Dear Niu,

I had an interesting pseudo-translation case recently where my off-origin peak 
was located near the centre of the unit cell (fractions a=0.5, b=0.46, c=0.5) 
of a P222 symmetry. Processing and phasing in P222 looked reasonable and the 
model could be built. I had background density which I thought of as water. I 
got suspicious when I identified density for a helix which was near my build 
main chain but could not be joined and built or be accounted for by looking at 
symmetry mates. Moreover I got stuck in refinement with R/Rfree 25/30%. I could 
identify which part of the protein caused me the trouble on crystal packing and 
the appearance of the off-origin peak. In my case it was the C terminus. So I 
used a new construct with swapped purification tag (N to C terminus). This 
altered the peptide sequence for the C terminus and allowed the protein to pack 
nicely into I222. This turned my off-origin peak into a true symmetry operator.

I also had reasonable processing and phasing results for P2 and C2.

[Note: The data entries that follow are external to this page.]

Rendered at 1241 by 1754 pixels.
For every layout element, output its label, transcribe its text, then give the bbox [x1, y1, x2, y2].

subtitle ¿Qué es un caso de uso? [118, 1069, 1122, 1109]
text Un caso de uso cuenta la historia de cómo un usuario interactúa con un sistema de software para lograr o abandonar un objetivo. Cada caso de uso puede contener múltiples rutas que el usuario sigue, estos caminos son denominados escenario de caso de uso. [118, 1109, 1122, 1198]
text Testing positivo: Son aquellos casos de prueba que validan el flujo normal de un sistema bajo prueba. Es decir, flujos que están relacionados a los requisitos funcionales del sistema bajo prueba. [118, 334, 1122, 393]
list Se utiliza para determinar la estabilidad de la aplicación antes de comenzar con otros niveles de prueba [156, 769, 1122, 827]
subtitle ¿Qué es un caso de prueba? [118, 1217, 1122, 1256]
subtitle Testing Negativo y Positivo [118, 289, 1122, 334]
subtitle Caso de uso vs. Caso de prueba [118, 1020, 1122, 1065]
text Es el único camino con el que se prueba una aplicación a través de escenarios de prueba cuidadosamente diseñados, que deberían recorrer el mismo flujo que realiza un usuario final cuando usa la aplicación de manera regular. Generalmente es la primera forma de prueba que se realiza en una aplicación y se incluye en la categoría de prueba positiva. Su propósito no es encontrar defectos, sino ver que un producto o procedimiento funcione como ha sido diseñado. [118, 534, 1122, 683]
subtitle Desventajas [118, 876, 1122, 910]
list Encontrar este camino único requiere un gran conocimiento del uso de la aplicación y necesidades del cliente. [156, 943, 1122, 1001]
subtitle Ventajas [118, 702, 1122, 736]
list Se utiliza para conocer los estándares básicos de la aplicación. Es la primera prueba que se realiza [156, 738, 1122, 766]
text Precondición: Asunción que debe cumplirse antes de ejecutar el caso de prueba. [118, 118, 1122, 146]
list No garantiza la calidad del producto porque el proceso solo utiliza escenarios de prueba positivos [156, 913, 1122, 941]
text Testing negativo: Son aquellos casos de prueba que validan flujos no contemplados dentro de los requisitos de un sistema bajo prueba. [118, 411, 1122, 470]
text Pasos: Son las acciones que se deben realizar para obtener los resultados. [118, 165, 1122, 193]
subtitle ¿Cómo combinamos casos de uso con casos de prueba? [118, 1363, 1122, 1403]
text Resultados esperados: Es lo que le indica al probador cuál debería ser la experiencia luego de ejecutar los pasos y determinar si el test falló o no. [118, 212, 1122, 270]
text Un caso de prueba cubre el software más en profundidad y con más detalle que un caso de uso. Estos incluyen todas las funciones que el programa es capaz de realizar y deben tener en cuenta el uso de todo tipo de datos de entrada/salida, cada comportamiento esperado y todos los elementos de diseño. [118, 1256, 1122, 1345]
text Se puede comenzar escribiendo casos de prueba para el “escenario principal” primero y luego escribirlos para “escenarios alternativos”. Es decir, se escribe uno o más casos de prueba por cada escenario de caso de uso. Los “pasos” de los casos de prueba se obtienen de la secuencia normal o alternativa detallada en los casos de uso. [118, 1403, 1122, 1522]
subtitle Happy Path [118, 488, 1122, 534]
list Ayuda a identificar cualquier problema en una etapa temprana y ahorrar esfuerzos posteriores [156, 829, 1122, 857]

So besides the strength of your off-origin peak it may be off some use to look 
at the location.

HTH

Melanie
________________________________
From: CCP4 bulletin board [CCP4BB@JISCMAIL.AC.UK] on behalf of Niu Tou 
[niutou2...@gmail.com]
Sent: 14 November 2013 23:58
To: CCP4BB@JISCMAIL.AC.UK
Subject: Re: [ccp4bb] Weird MR result

Dear Phil,

I used PHASER to do the task. I have double checked and  both files have the 
same prefix, so they are from the same output. I have also checked the headers 
again, they have the same spacegroup. Actually I was trying to search for two 
different molecules but only one was found. The spacegeoup is P2 and I am quite 
sure it is not P21 from system absence.

One possibility is that the space group was wrong, since there is a 95% off 
origin peak. There are several choices from data processing, P1, P2, C2 C222, 
all have this large off origin peak. I wonder if this 95% peak can tell some 
information?

It will not surprise me if this result is incorrect, however how could these 
regular density be?

Best,
Niu


On Thu, Nov 14, 2013 at 5:47 PM, Phil Jeffrey 
<pjeff...@princeton.edu<mailto:pjeff...@princeton.edu>> wrote:
Hello Niu,

1.  We need extra information.  What program did you use ?  What's the 
similarity (e.g. % identity) of your model.  What's your space group ? Did you 
try ALL the space groups in your point group in ALL the permutations (e.g. in 
primitive orthorhombic there are 8 possibilities).

1a.  My best guess on limited info is that you've got a partial solution in the 
wrong space group with only part of the molecules at their correct position.

2.  I recently had a very unusual case where I could solve a structure in 
EITHER P41212 or P43212 with similar statistics, but that I would see 
interpenetrating electron density for a second, partial occupancy molecule no 
matter which of these space groups I tried (and it showed this when I expanded 
the data to P1).  Might conceivably be a 2:1 enantiomorphic twin, in 
retrospect, but we obtained a more friendly crystal form.  I hope you don't 
have something like that, but it's possible.

Phil Jeffrey
Princeton


On 11/14/13 5:22 PM, Niu Tou wrote:
Dear All,

I have a strange MR case which do not know how to interpret, I wonder if
any one had similar experiences.

The output model does not fit into the map at all, as shown in picture
1, however the map still looks good in part regions. From picture 2 we
can see even clear alpha helix. I guess this could not be due to some
random density, and I have tried to do MR with a irrelevant model
without producing such kind of regular secondary structure.

This data has a long c axis, and in most parts the density are still not
interpretable. I do not know if this is a good starting point. Could any
one give some suggestions? Many thanks!